PROBLEM DETAILS: Reproduce verbatim the stretch of the Dakera Inference Engine documentation below from "Skip to main" through "CPU or GPU.".

TEXT SHOWN:
++++

Skip to main content

Crate inference

Crate inference 

Source
Expand description

§Dakera Inference Engine

Embedded inference engine for generating vector embeddings locally without external API calls. This crate provides:

  • Local Embedding Generation: Generate embeddings using state-of-the-art transformer models running locally on CPU or GPU.
  • Multiple Model Support: Choose from MiniLM (fast), BGE (balanced), or E5 (quality).
  • Batch Processing: Efficient batch processing with automatic batching and parallelization.
  • Zero External Dependencies: No OpenAI, Cohere, or other API keys required.

§Quick Start

use inference::{EmbeddingEngine, ModelConfig, EmbeddingModel};

#[tokio::main]
async fn main() -> Result<(), Box<dyn std::error::Error>> {
    // Create engine with default model (MiniLM)
    let engine = EmbeddingEngine::new(ModelConfig::default()).await?;

    // Embed a query
    let query_embedding = engine.embed_query("What is machine learning?").await?;
    println!("Query embedding: {} dimensions", query_embedding.len());

    // Embed documents
    let docs = vec![
        "Machine learning is a type of artificial intelligence.".to_string(),
        "Deep learning uses neural networks with many layers.".to_string(),
    ];
    let doc_embeddings = engine.embed_documents(&docs).await?;
    println!("Generated {} document embeddings", doc_embeddings.len());

    Ok(())

++++

THE DATA:
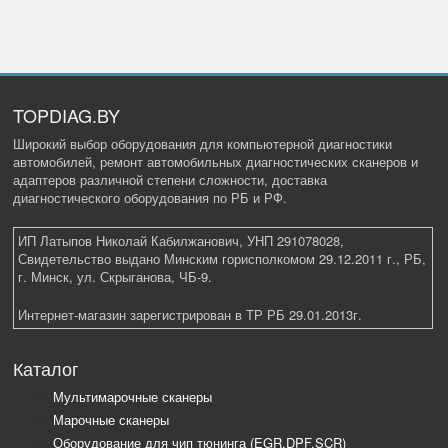
TOPDIAG.BY
Широкий выбор оборудования для компьютерной диагностики
автомобилей, ремонт автомобильных диагностических сканеров и
адаптеров различной степени сложности, доставка
диагностического оборудования по РБ и РФ.
ИП Латыпов Николай Кабилжанович, УНП 291078028,
Свидетельство выдано Минским горисполкомом 29.12.2011 г., РБ,
г. Минск, ул. Скрыганова, ЧБ-9.
Интернет-магазин зарегистрирован в ТР РБ 29.01.2013г.
Каталог
Мультимарочные сканеры
Марочные сканеры
Оборудование для чип тюнинга (EGR,DPF,SCR)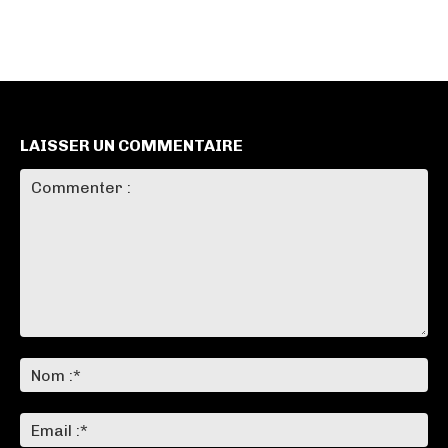
LAISSER UN COMMENTAIRE
Commenter
:
No
:*
Ema
:*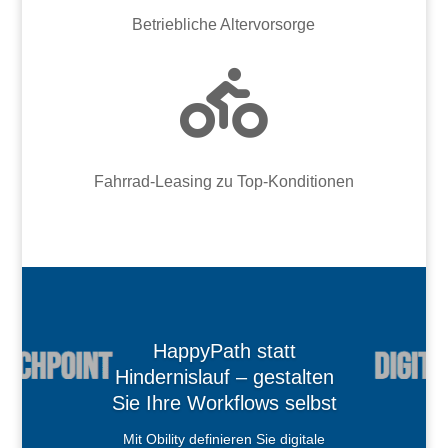
Betriebliche Altervorsorge

Fahrrad-Leasing zu Top-Konditionen
HappyPath statt
Hindernislauf – gestalten
Sie Ihre Workflows selbst
Mit Obility definieren Sie digitale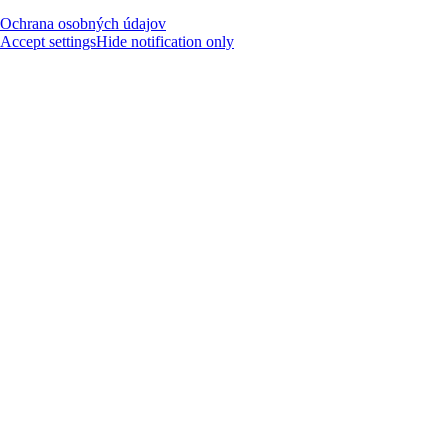
Ochrana osobných údajov
Accept settings
Hide notification only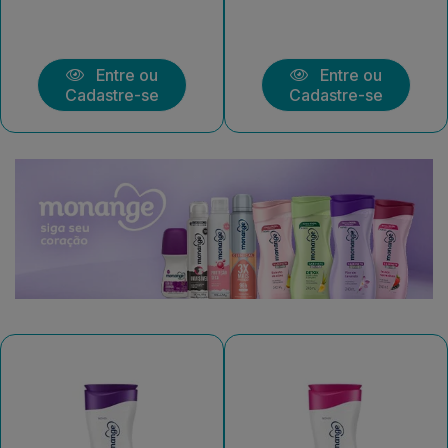
Entre ou
Entre ou
Cadastre-se
Cadastre-se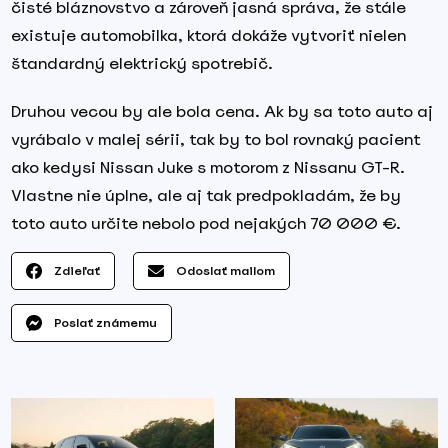
čisté bláznovstvo a zároveň jasná správa, že stále
existuje automobilka, ktorá dokáže vytvoriť nielen
štandardný elektrický spotrebič.
Druhou vecou by ale bola cena. Ak by sa toto auto aj
vyrábalo v malej sérii, tak by to bol rovnaký pacient
ako kedysi Nissan Juke s motorom z Nissanu GT-R.
Vlastne nie úplne, ale aj tak predpokladám, že by
toto auto určite nebolo pod nejakých 70 000 €.
Zdieľať
Odoslať mailom
Poslať známemu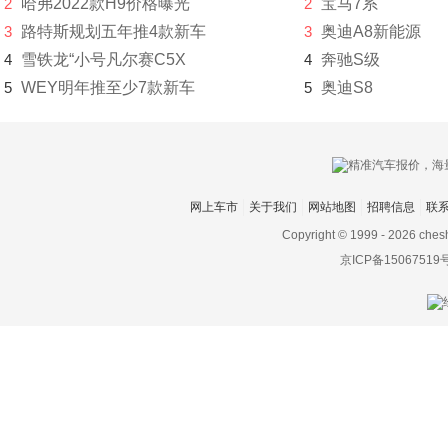
2
哈弗2022款H9价格曝光
2
宝马7系
东风风光
3
路特斯规划五年推4款新车
3
奥迪A8新能源
东风风神
4
雪铁龙“小号凡尔赛C5X
4
奔驰S级
5
WEY明年推至少7款新车
5
奥迪S8
东风风行
东风富康
东风猛士
网上车市
关于我们
网站地图
招聘信息
联
东风氢舟
Copyright © 1999 -
2026 ches
东风小康
京ICP备15067519
东南
DS
杜卡迪
F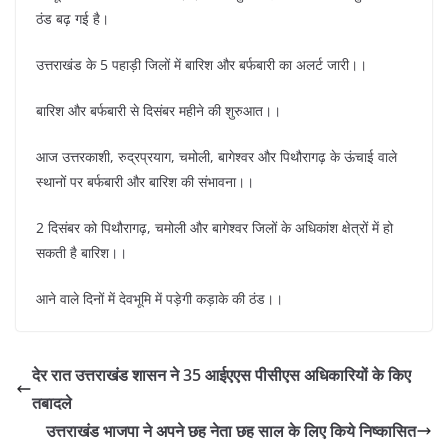
ठंड बढ़ गई है।
उत्तराखंड के 5 पहाड़ी जिलों में बारिश और बर्फबारी का अलर्ट जारी।।
बारिश और बर्फबारी से दिसंबर महीने की शुरुआत।।
आज उत्तरकाशी, रुद्रप्रयाग, चमोली, बागेश्वर और पिथौरागढ़ के ऊंचाई वाले
स्थानों पर बर्फबारी और बारिश की संभावना।।
2 दिसंबर को पिथौरागढ़, चमोली और बागेश्वर जिलों के अधिकांश क्षेत्रों में हो
सकती है बारिश।।
आने वाले दिनों में देवभूमि में पड़ेगी कड़ाके की ठंड।।
देर रात उत्तराखंड शासन ने 35 आईएएस पीसीएस अधिकारियों के किए
तबादले
उत्तराखंड भाजपा ने अपने छह नेता छह साल के लिए किये निष्कासित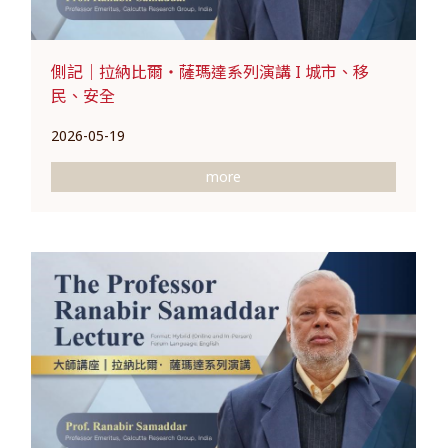
側記｜拉納比爾・薩瑪達系列演講 I 城市、移
民、安全
2026-05-19
more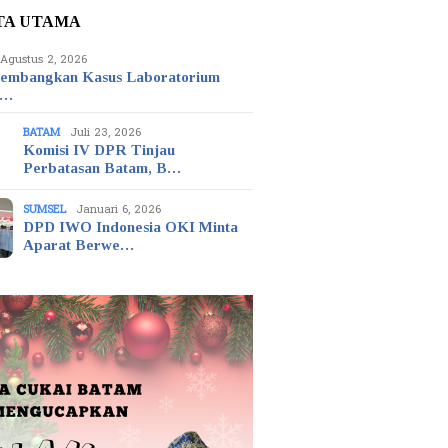
TA UTAMA
Agustus 2, 2026
embangkan Kasus Laboratorium
t…
BATAM
Juli 23, 2026
Komisi IV DPR Tinjau
Perbatasan Batam, B…
SUMSEL
Januari 6, 2026
DPD IWO Indonesia OKI Minta
Aparat Berwe…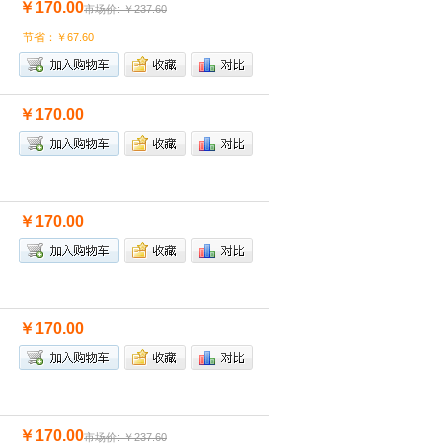
￥170.00
市场价: ￥237.60
节省：￥67.60
￥170.00
￥170.00
￥170.00
￥170.00
市场价: ￥237.60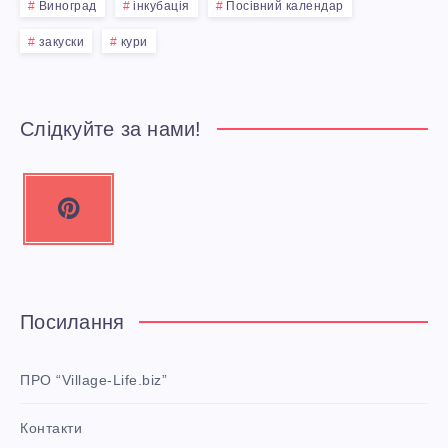
Виноград
інкубація
Посівний календар
закуски
кури
Слідкуйте за нами!
P
i
n
t
e
Посилання
r
e
ПРО “Village-Life.biz”
s
Контакти
t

++++

FINAL ANSWER:
Skip to main content

Crate inference

Crate inference 

Source
Expand description

§Dakera Inference Engine

Embedded inference engine for generating vector embeddings locally without external API calls. This crate provides:

  • Local Embedding Generation: Generate embeddings using state-of-the-art transformer models running locally on CPU or GPU.